Ascendancy (video Game) - Reception

Reception

Some reviewers sang high praises for Ascendancy upon release - the game won the Codie Award for Best Strategy Software in 1996, while Next Generation Magazine called Ascendancy "one of the best space-strategy sims" and said "the variety of species will give you hours of replay value." In his 1995 PC Gamer review William Trotter called Ascendancy "simply the best game of its type yet published" and gave it the PC Gamer Editor's Choice award. Trotter was also one of the authors of the official Ascendancy strategy guide. Bruce Geryk said "the graphics were excellent, and the method of ship design was quite engaging," while Andy Bucher of PC Gamer UK said "it looks great ... everything looks slick, clean and well designed ... Ascendancy mixes just about the right level of complexity and challenge with an intuitive interface, great graphics and the odd spark of humour." Bucher even noted that Ascendancy had "one of the best tutorials ever seen", and said the game's "attention to detail and ease of use is much rarer than it should be."

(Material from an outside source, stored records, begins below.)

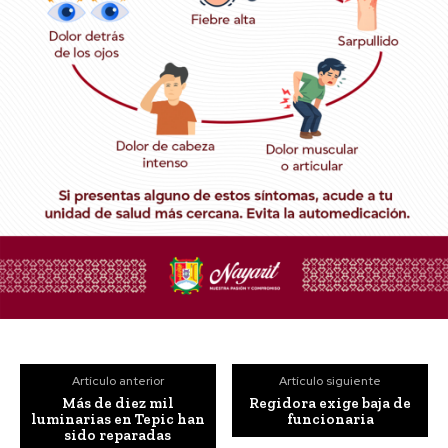
Artículo anterior
Artículo siguiente
Más de diez mil
Regidora exige baja de
luminarias en Tepic han
funcionaria
sido reparadas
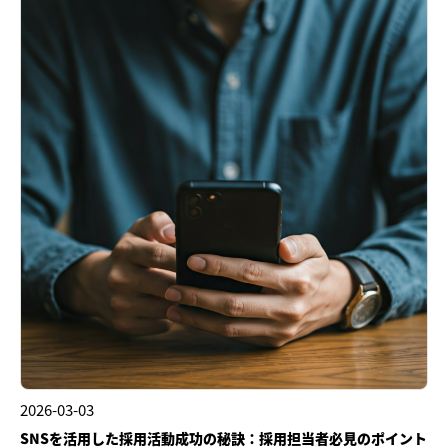
2026-03-03
SNSを活用した採用活動成功の秘訣：採用担当者必見のポイント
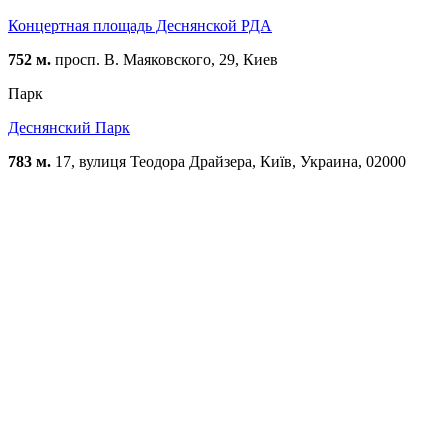
Концертная площадь Деснянской РДА
752 м.
просп. В. Маяковского, 29, Киев
Парк
Деснянский Парк
783 м.
17, вулиця Теодора Драйзера, Київ, Украина, 02000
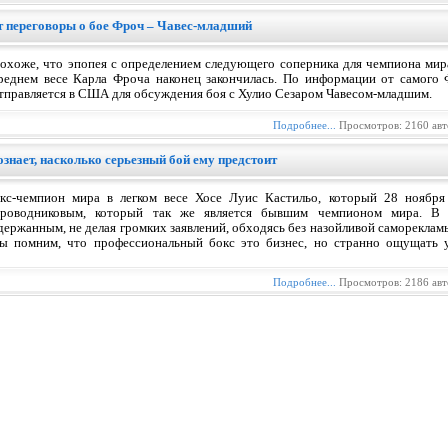
 переговоры о бое Фроч – Чавес-младший
охоже, что эпопея с определением следующего соперника для чемпиона мир
реднем весе Карла Фроча наконец закончилась. По информации от самого 
тправляется в США для обсуждения боя с Хулио Сезаром Чавесом-младшим.
Подробнее...
Просмотров: 2160 ав
ознает, насколько серьезный бой ему предстоит
кс-чемпион мира в легком весе Хосе Луис Кастильо, который 28 ноября 
роводниковым, который так же является бывшим чемпионом мира. В 
держанным, не делая громких заявлений, обходясь без назойливой самореклам
ы помним, что профессиональный бокс это бизнес, но странно ощущать у
Подробнее...
Просмотров: 2186 ав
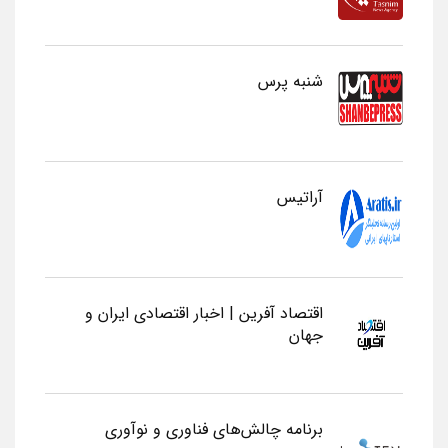
شنبه پرس
آراتیس
اقتصاد آفرین | اخبار اقتصادی ایران و
جهان
برنامه چالش‌های فناوری و نوآوری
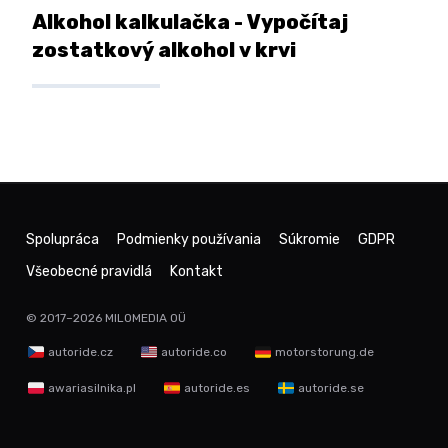
Alkohol kalkulačka - Vypočítaj
zostatkový alkohol v krvi
Spolupráca
Podmienky používania
Súkromie
GDPR
Všeobecné pravidlá
Kontakt
© 2017–2026
MILOMEDIA OÜ
autoride.cz
autoride.co
motorstorung.de
awariasilnika.pl
autoride.es
autoride.se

Other critics decried Ascendancy, however, for its unchallenging Artificial Intelligence as well as the excessive micromanagement required to compensate (because the AI is not only unchallenging as an opponent, but utterly unproficient at managing the player's planet and ships). In his look back at the history of space games, Geryk said "Ascendancy had the misfortune of being released with just about the worst AI ever in a computer game--to the extent that playing against the computer was almost pointless." Even Bucher said "the key problem lies in the artificial intelligence." An AI patch was released online (see external links), however since the game was released in 1995 when fewer people had Internet access, many players did without it. With the patch the game was much more playable and challenging. The iOS version of Ascendancy released in 2011 included the AI from this patch, as well as other modifications.

Ascendancy featured an early 3D galactic map which allowed starships to travel in a more realistic galaxy than in games such as Master of Orion 1 and 2 (a very similar 3D map was adopted for Master of Orion 3).

The GUI was innovative, and introduced a predecessor to mouse gestures; moving the mouse pointer into screen corners enabled an exit menu.

The game averaged much fewer ships than the games of Master of Orion and other popular series, rarely having more than 30 ships allocated to any specific race (the number of ships was dependent on the number of star systems the player controlled).